Juan Romero with a dying Robert F. Kennedy

Fifty years on, the photo is still haunting for those of us who saw it first in 1968.   A 17-year old busboy at the Ambassador Hotel in Los Angeles kneels next to a mortally wounded Senator Robert F. Kennedy.  Kennedy, a candidate for president, had just won the 1968 California Democratic Primary and was on his way from the ballroom where he'd given a victory speech to a smaller banquet room for a news conference with reporters.  He took the shortcut between the two---the hotel's pantry.  No one knew 24-year-old Sirhan Bishara Sirhan was waiting with a gun.  

The busboy's name was Juan Romero.  In that photo, he's trying to comfort the wounded Bobby Kennedy.  A Catholic like Kennedy, he'd just taken his rosary beads and put them in RFK's hand.

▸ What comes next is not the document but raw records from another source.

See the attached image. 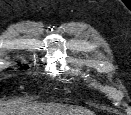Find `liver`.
<instances>
[{
    "instance_id": "liver-1",
    "label": "liver",
    "mask_w": 131,
    "mask_h": 115,
    "mask_svg": "<svg viewBox=\"0 0 131 115\" xmlns=\"http://www.w3.org/2000/svg\"><path fill=\"white\" fill-rule=\"evenodd\" d=\"M94 115L89 110L68 108L59 104H38L26 101H11L0 105V115Z\"/></svg>"
}]
</instances>
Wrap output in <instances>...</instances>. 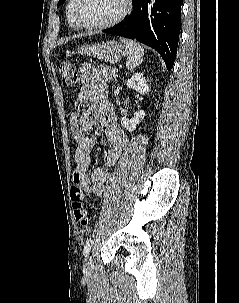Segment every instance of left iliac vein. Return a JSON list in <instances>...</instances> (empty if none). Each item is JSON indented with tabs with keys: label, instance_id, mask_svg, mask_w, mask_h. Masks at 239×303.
I'll return each mask as SVG.
<instances>
[{
	"label": "left iliac vein",
	"instance_id": "1",
	"mask_svg": "<svg viewBox=\"0 0 239 303\" xmlns=\"http://www.w3.org/2000/svg\"><path fill=\"white\" fill-rule=\"evenodd\" d=\"M84 267L87 270H91L93 268V259L91 255H87L84 259Z\"/></svg>",
	"mask_w": 239,
	"mask_h": 303
}]
</instances>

And though I swore in June of 1968 that I'd never forget the details of the photo above,  time, as it will, blurred them.

Until today.  When the news came that Juan Romero, who'd been living in Modesto, died this week of a heart attack and its complications at the age of 68, a lot came rushing back.  But there was a lot more to know.

Los Angeles Times columnist Steve Lopez first interviewed Romero in 1998---30 years after the assassination.  They stayed in touch over the years.  If you wonder what life would be like for a young man of 17 who lived through such a tragic ordeal, the answer is it wasn't easy.  Romero was tortured by the memory---even stopped celebrating his own birthday for many years because it was in the same month as the assassination---June.

Steve Lopez' piece in today's Times is worth your while.  Here's the link.  

If you're looking for a single takeaway, here's mine:  Lopez met up with Romero eight years ago at Robert Kennedy's gravesite at Arlington National Cemetery.  Romero said he wanted to pay his respects and tell Kennedy that he had tried to live a life of tolerance and humility.   Romero said he also wanted to apologize.  

Steve Lopez and I agree---Juan Romero had nothing to apologize for.  He was a young man who reacted to tragedy and violence with comfort and kindness.  May he rest in peace.